*PROBLEM DETAILS*: Everything in the records must be reproduced exactly, except for the pictures.

★ ★ ★ ★

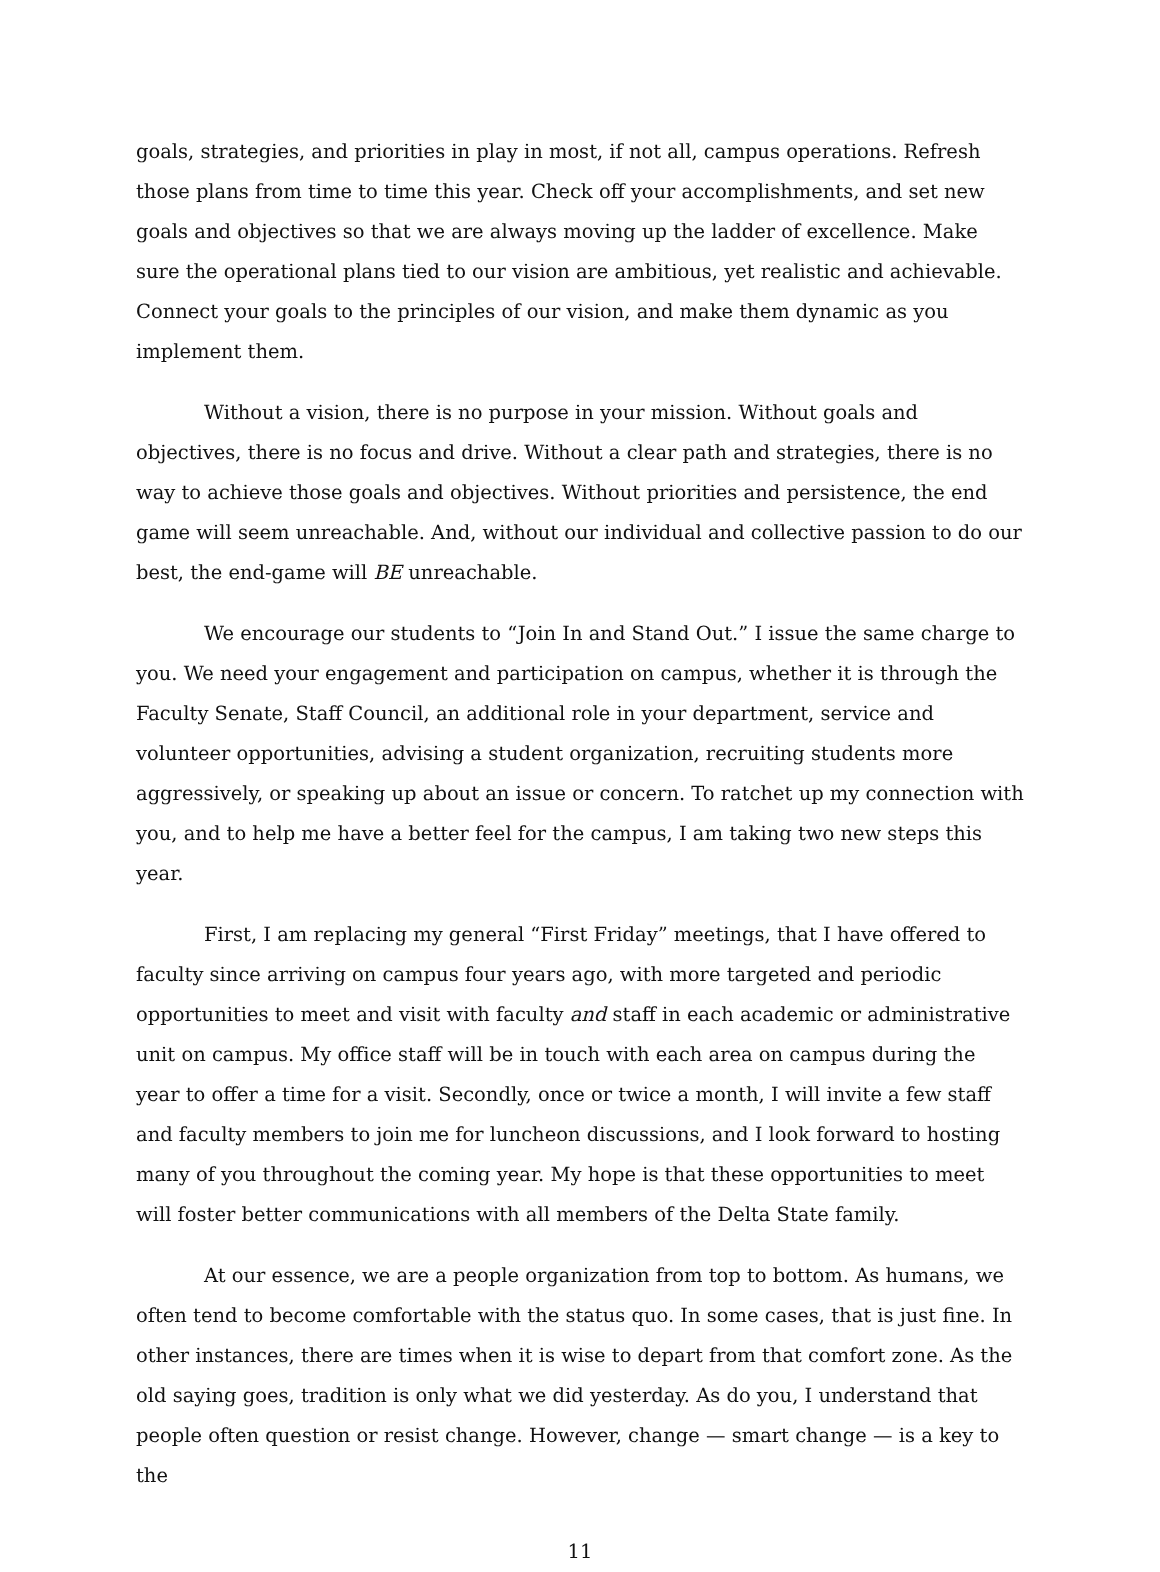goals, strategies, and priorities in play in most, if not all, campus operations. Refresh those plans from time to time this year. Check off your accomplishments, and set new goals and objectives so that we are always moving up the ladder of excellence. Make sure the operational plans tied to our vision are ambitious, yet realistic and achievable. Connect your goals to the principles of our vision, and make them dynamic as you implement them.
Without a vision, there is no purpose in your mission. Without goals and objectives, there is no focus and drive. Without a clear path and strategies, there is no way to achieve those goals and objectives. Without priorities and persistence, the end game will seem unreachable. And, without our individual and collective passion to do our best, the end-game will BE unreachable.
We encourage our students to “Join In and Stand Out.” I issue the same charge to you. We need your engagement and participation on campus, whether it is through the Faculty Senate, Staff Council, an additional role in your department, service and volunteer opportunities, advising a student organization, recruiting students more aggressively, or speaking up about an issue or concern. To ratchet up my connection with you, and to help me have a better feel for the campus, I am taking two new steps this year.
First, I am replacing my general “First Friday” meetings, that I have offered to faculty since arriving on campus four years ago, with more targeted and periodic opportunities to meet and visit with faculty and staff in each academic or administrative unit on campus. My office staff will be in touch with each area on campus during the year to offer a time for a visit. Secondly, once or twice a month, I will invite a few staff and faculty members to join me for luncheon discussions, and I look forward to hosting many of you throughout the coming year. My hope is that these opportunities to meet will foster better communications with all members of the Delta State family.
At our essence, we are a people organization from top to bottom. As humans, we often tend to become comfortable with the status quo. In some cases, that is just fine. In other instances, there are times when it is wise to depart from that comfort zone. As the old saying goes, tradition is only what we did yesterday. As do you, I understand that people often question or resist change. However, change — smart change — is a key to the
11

★ ★ ★ ★

*FINAL ANSWER*:
goals, strategies, and priorities in play in most, if not all, campus operations. Refresh those plans from time to time this year. Check off your accomplishments, and set new goals and objectives so that we are always moving up the ladder of excellence. Make sure the operational plans tied to our vision are ambitious, yet realistic and achievable. Connect your goals to the principles of our vision, and make them dynamic as you implement them.
Without a vision, there is no purpose in your mission. Without goals and objectives, there is no focus and drive. Without a clear path and strategies, there is no way to achieve those goals and objectives. Without priorities and persistence, the end game will seem unreachable. And, without our individual and collective passion to do our best, the end-game will BE unreachable.
We encourage our students to “Join In and Stand Out.” I issue the same charge to you. We need your engagement and participation on campus, whether it is through the Faculty Senate, Staff Council, an additional role in your department, service and volunteer opportunities, advising a student organization, recruiting students more aggressively, or speaking up about an issue or concern. To ratchet up my connection with you, and to help me have a better feel for the campus, I am taking two new steps this year.
First, I am replacing my general “First Friday” meetings, that I have offered to faculty since arriving on campus four years ago, with more targeted and periodic opportunities to meet and visit with faculty and staff in each academic or administrative unit on campus. My office staff will be in touch with each area on campus during the year to offer a time for a visit. Secondly, once or twice a month, I will invite a few staff and faculty members to join me for luncheon discussions, and I look forward to hosting many of you throughout the coming year. My hope is that these opportunities to meet will foster better communications with all members of the Delta State family.
At our essence, we are a people organization from top to bottom. As humans, we often tend to become comfortable with the status quo. In some cases, that is just fine. In other instances, there are times when it is wise to depart from that comfort zone. As the old saying goes, tradition is only what we did yesterday. As do you, I understand that people often question or resist change. However, change — smart change — is a key to the
11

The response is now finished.